Timo Saarelainen

Personal information
- Born: August 23, 1960 (age 64) Helsinki, Finland
- Listed height: 6 ft 6 in (1.98 m)
- Listed weight: 210 lb (95 kg)

Career information
- High school: PHYK - Pohjois-Haagan Yhteiskoulu
- College: BYU (1980–1985)
- NBA draft: 1985: 5th round, 115th overall pick
- Drafted by: Los Angeles Lakers
- Position: Small forward
- Number: 33

Career history
- 1976–1980, 1983–1986: Helsingin NMKY

Career highlights
- Finnish League champion (1983); WAC Player of the Year (1985); First-team All-WAC (1985); AP honorable mention All-American (1985);
- Stats at Basketball Reference

= Timo Saarelainen =

Finnish basketball player (born 1960)

Timo Saarelainen (born August 23, 1960) is a retired Finnish basketball player. He was a member of the Finnish national basketball team for seven years and was a star college player at Brigham Young University (BYU) in the United States.

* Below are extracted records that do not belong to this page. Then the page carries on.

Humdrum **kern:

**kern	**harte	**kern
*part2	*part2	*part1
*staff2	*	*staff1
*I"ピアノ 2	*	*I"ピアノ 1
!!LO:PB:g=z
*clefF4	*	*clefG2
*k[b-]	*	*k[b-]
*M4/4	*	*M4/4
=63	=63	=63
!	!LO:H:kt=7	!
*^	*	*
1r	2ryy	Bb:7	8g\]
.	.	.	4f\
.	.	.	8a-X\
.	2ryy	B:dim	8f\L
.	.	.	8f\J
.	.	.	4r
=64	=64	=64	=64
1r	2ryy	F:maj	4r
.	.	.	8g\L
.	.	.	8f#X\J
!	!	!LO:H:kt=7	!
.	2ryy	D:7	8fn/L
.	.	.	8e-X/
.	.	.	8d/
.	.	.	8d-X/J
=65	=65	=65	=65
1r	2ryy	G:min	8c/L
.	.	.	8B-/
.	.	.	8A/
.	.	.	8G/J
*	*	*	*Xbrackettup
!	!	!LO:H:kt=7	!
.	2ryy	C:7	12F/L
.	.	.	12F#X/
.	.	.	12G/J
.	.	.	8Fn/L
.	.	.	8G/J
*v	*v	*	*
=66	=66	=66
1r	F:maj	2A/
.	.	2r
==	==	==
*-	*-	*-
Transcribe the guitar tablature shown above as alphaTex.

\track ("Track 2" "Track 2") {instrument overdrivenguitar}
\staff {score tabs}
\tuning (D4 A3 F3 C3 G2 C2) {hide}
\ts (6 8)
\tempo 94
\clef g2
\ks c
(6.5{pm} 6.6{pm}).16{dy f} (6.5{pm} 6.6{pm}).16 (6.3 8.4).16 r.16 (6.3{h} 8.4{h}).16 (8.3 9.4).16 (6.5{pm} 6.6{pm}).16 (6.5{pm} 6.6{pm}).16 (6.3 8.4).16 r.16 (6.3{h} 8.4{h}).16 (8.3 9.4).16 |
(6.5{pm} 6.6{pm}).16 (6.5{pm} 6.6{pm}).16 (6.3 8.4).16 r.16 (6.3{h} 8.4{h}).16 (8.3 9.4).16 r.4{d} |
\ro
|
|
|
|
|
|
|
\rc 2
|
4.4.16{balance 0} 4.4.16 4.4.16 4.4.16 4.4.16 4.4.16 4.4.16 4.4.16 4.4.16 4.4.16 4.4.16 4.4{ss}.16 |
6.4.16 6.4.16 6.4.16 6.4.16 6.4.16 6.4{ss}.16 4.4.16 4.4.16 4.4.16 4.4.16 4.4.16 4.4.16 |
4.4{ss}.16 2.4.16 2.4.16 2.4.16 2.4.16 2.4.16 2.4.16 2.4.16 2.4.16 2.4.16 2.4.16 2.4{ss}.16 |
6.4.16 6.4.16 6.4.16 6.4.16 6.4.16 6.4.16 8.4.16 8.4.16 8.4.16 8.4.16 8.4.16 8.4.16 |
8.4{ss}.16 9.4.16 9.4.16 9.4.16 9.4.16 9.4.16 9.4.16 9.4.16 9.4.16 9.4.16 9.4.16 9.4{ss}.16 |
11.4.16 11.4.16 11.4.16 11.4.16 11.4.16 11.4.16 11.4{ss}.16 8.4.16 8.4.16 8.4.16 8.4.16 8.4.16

Saarelainen, a 6'6" small forward from Helsinki, played for Finland's national teams from 1978 to 1984, competing for Finland in the qualifying tournaments for the 1980 and 1984 Olympics. He was Finland's leading scorer for four years. He came to the United States in 1980 to pursue his degree at BYU. While there he went to two NCAA tournaments and as a senior in 1985 was named the Western Athletic Conference player of the year. That season he averaged 22 points and 4.5 rebounds per game for the Cougars. For his BYU career, Saarelainen scored 932 points in 100 games.

Following his BYU career, Saarelainen was selected in the fifth round of the 1985 NBA draft by the Los Angeles Lakers, but did not play in the league. Saarelainen played six seasons for Helsingin NMKY of Korisliiga, Finland's top professional league.